There is a need to keep selling this to the parents/students and remember that some students will still need to keep a paper diary despite your best efforts to keep things well organised. Also, a BIG WARNING, if you don’t have organised teachers who will commit to use the platform – don’t do it! Training staff is important but it is intuitive to use for the basics and then time needs to be invested in expanding functionality (e.g. quiz, test, roll, links, files, dropbox function, etc.).

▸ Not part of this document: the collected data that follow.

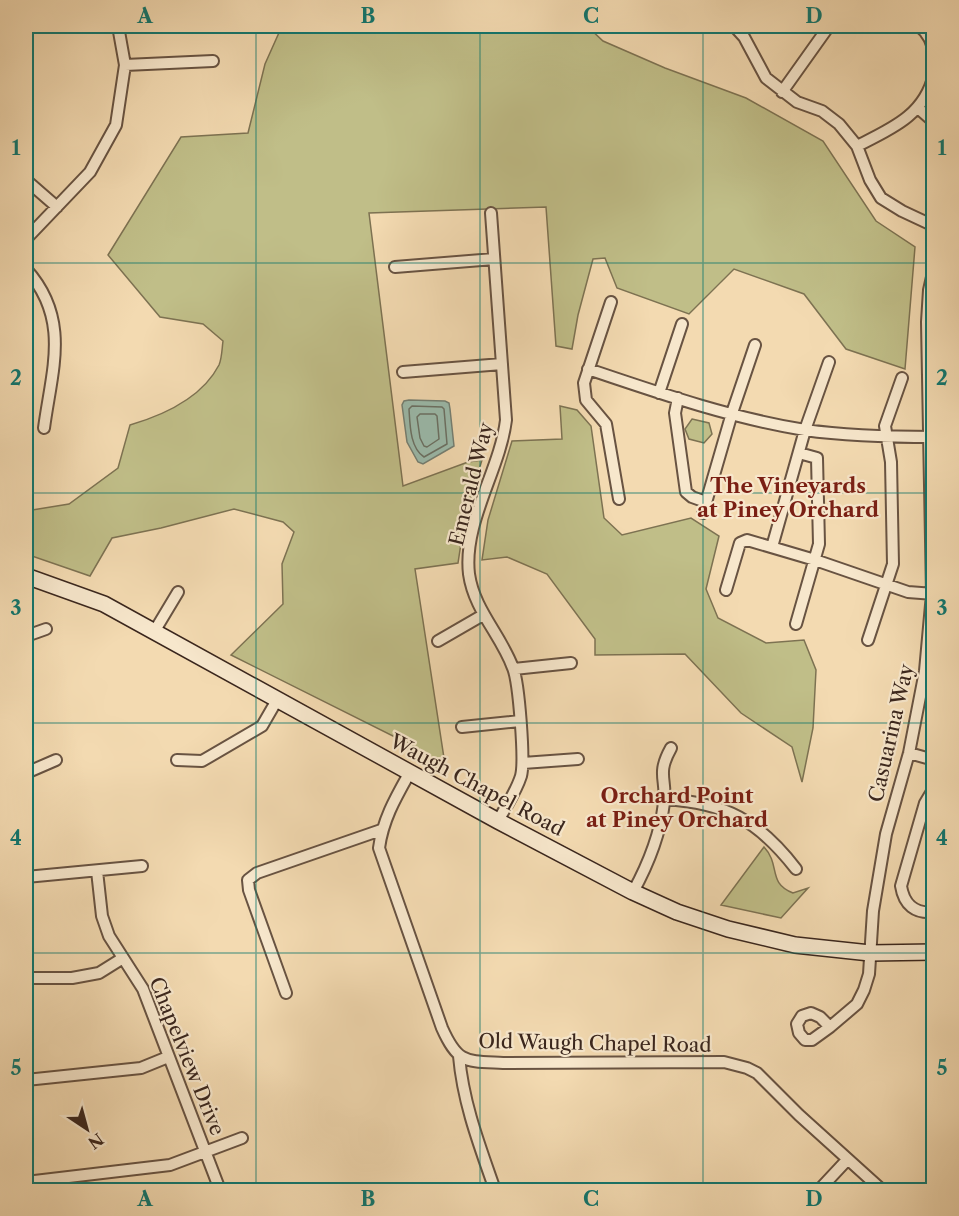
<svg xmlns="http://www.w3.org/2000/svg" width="959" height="1216" font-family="'Libre Caslon Text',serif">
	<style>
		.green { fill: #c0be88; stroke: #7d7252; stroke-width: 1.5 }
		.water { fill: #9bbbac; stroke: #747f73; stroke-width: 1.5 }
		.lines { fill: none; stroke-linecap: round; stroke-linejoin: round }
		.shore { stroke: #6a7064; stroke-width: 1.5 }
		.street-casing { stroke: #685342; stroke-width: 14 }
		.secondary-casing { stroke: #3a261d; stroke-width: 18 }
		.street { stroke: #f7e7cc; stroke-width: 10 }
		.secondary { stroke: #f7e7cc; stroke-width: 15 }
		.grid { fill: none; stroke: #0f766e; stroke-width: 1.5; stroke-opacity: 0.55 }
		.labels { text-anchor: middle; stroke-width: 4.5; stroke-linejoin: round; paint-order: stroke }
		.street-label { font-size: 20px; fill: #3a261d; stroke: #f7e7cc }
		.neighbourhood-label { font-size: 21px; font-weight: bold; fill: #7a1f14; stroke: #f7e7cc }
		.neatline { fill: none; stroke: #0f766e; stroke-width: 2 }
		.grid-label { font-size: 20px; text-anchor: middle; font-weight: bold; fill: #0f766e }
	</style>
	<rect width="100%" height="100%" fill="#f3dab1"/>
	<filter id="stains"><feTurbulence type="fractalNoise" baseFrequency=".00333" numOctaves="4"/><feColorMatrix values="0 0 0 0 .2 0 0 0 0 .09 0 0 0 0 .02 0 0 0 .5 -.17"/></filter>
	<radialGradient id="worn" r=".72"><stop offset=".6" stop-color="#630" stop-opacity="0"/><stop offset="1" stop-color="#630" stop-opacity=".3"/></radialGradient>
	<path class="green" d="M282 26H587L603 41 665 68 746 98 823 141 876 221 915 247 905 369 846 349 804 294 734 269 689 314 617 288 605 258 593 259 578 315 572 349 556 346 546 207 369 213 403 486 468 462 482 460 465 517 458 563 415 569 446 771 417 761V748L231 655 283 604 282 564 294 532 283 522 234 509 161 528 112 538 90 576 26 554V511L69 504 118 468 130 425C164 415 202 398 219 365 222 358 222 348 223 341L203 324 160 317 108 255 181 137 248 133 265 64Z
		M560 406 577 410 591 426 604 518 622 535 691 518 719 536 706 589 718 618 766 643 804 640 816 670 813 728 802 782 792 747 741 713 685 654 595 655V639L547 574 507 557 482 560 488 520 512 441 562 439Z
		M692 419 709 423 712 434 704 443 689 439 685 429Z
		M764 847C781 865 767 883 793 893L808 888 781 918 721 905Z"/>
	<path class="water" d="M409 400 445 401 449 403 450 409 454 446 423 464 418 462 407 442 402 405 404 401Z"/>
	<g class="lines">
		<path class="shore" d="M412 406 442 407 444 409 447 444 424 457C410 448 410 425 409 409Z
			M420 414H435L437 416 439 439 427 447 424 446 420 438 417 417Z"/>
		<defs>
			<path id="street" d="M734 26 744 37 766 78 797 102 822 111 839 124 857 146 870 180 881 198 902 211 934 226
				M919 26C928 33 933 44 934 55
				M125 65 213 61
				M782 92 829 26
				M918 108 934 122
				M857 146C891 129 925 115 934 74
				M26 180 57 207
				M491 213 506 420C500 470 463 522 469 574 474 610 501 635 513 668 519 683 525 761 521 776 516 792 506 806 498 821
				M26 239 90 172 116 125 125 65 118 26
				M395 267 494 259
				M26 269C71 319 52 369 44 428
				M611 302 584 383 586 400 606 424 619 499
				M588 369C659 393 731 418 805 430 847 436 891 437 934 437
				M403 372 502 364
				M659 393 682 324
				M678 398 675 413 686 492 692 497 706 502
				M703 513 732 413 755 345
				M772 547 805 430 829 362
				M726 590 740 543 747 540 815 560 908 592 934 594
				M796 624 819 544 817 458 799 453
				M26 632 32 634 46 629
				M154 632 178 592
				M868 640 893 564 891 462 885 426 902 378
				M438 641 483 615
				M514 669 571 663
				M462 727 520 721
				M909 753 934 760
				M177 760 202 761 262 726 277 700
				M523 763 578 759
				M410 772C396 797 383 819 379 848L442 1028C458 1064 466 1061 503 1063L724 1062 747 1068 757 1073 799 1115 882 1190
				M26 773 56 760
				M934 788 925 803 901 886C904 905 915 914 934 912
				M665 799C726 803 758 820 796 869
				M97 871 102 916 109 936 143 989 220 1190
				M26 877 142 866
				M633 892C649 863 660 835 664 803 667 778 656 775 671 748
				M26 978H72L99 973 123 958
				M286 993 249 890 248 880 257 873 381 830
				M830 1027 812 1040H805L799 1033 797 1024 802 1016 811 1013 820 1017 830 1027 857 1004 864 990 869 974 873 911 886 834 909 753 925 671 932 594 927 322 929 290 934 268
				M459 1056C463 1103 480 1147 495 1190
				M26 1080 141 1068 168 1057
				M26 1182 170 1165 242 1138
				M819 1190 847 1160"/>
			<path id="secondary" d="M26 576 104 604 498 821 633 892 677 912 728 929 795 945 870 953 934 952"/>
		</defs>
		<use href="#street" class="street-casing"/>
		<use href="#secondary" class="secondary-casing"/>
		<use href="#street" class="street"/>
		<use href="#secondary" class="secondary"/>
	</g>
	<path class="grid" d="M256 26V1190M480 26V1190M703 26V1190M26 263H934M26 493H934M26 723H934M26 953H934"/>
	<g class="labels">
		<g class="street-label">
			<text transform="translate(471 484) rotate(-76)" y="7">Emerald Way</text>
			<text transform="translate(891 733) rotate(-77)" y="7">Casuarina Way</text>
			<text transform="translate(477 785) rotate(28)" y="7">Waugh Chapel Road</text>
			<text transform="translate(595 1043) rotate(1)" y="7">Old Waugh Chapel Road</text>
			<text transform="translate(187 1056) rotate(68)" y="7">Chapelview Drive</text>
		</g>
		<g class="neighbourhood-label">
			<text x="788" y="493">The Vineyards<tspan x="788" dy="24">at Piney Orchard</tspan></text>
			<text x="677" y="803">Orchard Point<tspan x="677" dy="24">at Piney Orchard</tspan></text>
		</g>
	</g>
	<rect width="959" height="1216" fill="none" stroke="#f3dab1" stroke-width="66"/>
	<g transform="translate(87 1129) rotate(144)" stroke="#f7e7cc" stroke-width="4.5" paint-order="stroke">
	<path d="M0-4.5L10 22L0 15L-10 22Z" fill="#3a261d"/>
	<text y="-9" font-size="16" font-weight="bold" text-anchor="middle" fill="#3a261d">N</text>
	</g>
	<rect x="33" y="33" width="893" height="1150" class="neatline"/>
	<g class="grid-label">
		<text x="145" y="23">A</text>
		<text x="368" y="23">B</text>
		<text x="591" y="23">C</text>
		<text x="814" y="23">D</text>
		<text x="16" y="155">1</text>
		<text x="942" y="155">1</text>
		<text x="16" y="385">2</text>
		<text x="942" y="385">2</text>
		<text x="16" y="615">3</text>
		<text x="942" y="615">3</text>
		<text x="16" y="845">4</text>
		<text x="942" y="845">4</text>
		<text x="16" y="1075">5</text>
		<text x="942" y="1075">5</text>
		<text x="145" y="1206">A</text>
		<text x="368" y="1206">B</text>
		<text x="591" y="1206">C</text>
		<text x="814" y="1206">D</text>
	</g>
	<rect width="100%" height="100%" filter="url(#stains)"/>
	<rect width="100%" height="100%" fill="url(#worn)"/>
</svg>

As you can tell – I love this platform! Here are some comments from a member of our staff about their experience with Schoology:

As a part-time teacher Schoology has enabled me to communicate with the students when I’m not at school.  Also, I have been able to set up quizzes and comprehension tasks, the results of which are recorded automatically into a grade sheet for me to evaluate later. It has also been useful for setting due dates on tasks and for some students who keep losing their handouts I can upload course info, tasks and medical forms to schoology for them to download.

Going back to my first point, I particularly like the way we can post updates (like a news feed in facebook) this is really handy when new things come up or to remind students and parents about coursework or events. It is fairly labour intensive in the beginning to understand how to travel around the software, but with some time and effort and coaching from Paul it began to earn its keep. All of the teachers use the software regularly. Schoology works for us because we all use it and are dedicated to using this software as part of the communication between students and parents.

For College and MS it is great to be able to keep in touch with what the rest of the staff are doing as well as using it to communicate with students.